Show every line below where "energy" can be found.

Source data below:

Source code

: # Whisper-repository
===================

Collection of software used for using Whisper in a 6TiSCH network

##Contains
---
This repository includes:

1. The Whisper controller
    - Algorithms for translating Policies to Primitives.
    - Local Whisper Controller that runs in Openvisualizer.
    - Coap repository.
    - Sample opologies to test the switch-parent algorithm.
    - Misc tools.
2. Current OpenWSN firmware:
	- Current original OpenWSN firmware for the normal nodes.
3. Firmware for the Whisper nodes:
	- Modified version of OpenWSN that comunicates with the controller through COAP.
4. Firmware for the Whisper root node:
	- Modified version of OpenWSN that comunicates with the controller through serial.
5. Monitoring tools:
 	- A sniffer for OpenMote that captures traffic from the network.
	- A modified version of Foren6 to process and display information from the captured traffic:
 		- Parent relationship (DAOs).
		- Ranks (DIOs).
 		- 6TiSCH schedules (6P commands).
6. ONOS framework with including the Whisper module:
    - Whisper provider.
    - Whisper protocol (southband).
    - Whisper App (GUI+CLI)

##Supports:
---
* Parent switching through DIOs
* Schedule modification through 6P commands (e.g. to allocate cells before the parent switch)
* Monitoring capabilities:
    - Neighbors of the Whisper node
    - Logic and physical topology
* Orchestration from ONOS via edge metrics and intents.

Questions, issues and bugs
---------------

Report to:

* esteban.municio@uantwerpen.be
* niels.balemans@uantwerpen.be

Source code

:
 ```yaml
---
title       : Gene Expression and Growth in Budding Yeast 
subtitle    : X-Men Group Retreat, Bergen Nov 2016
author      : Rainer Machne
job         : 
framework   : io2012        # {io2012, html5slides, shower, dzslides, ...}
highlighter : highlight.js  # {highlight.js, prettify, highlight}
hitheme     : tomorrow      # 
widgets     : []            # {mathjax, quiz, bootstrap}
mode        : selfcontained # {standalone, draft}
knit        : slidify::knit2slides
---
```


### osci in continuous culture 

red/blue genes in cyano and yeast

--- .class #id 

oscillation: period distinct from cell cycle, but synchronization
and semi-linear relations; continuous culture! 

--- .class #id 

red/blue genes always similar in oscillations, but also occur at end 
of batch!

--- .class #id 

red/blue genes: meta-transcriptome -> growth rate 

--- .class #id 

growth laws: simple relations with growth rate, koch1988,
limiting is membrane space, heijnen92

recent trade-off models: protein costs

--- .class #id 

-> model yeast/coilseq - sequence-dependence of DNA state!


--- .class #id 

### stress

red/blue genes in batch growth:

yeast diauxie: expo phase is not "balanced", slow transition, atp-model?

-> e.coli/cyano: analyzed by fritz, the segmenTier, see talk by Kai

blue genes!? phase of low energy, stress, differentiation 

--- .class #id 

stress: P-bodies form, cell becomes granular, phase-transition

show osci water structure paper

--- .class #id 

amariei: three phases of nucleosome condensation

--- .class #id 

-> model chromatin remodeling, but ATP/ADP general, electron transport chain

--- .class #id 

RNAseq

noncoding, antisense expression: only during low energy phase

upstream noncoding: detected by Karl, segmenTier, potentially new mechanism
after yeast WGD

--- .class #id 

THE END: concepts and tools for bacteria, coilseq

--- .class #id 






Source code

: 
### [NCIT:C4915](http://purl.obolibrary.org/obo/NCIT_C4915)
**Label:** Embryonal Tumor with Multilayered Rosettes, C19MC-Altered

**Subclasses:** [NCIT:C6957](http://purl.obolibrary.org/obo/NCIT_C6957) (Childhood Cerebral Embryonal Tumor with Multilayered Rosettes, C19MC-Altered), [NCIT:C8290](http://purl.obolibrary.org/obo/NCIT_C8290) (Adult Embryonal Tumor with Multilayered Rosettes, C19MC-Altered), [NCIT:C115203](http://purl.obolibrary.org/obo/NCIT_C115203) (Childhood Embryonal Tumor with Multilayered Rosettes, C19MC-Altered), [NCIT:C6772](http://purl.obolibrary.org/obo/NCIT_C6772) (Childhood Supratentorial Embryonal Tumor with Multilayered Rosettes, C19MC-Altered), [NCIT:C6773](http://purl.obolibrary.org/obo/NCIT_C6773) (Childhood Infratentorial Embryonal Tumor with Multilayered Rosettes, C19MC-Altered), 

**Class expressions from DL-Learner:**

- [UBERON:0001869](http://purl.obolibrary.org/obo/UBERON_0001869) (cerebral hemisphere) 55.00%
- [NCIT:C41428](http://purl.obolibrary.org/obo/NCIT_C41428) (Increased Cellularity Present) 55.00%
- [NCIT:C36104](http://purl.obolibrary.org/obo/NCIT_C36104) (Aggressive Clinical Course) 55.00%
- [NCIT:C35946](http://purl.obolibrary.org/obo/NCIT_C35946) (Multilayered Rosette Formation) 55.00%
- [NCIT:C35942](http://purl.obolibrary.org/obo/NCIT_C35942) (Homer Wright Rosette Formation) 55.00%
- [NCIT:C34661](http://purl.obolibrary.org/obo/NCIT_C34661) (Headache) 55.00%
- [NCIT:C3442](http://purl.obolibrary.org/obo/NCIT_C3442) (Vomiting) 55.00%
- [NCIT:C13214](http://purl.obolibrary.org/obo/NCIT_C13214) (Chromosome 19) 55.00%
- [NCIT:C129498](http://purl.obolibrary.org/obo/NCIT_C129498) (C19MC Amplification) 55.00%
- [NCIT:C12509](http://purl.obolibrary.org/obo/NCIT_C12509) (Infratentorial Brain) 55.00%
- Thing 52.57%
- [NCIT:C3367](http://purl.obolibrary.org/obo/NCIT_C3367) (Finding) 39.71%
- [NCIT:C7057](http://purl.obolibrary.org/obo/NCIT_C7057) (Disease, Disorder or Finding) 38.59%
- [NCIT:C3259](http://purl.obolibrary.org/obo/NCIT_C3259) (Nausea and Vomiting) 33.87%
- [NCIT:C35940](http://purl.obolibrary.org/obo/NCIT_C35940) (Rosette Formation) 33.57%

End of Source data.

Exercise answer ▸
blue genes!? phase of low energy, stress, differentiation 
noncoding, antisense expression: only during low energy phase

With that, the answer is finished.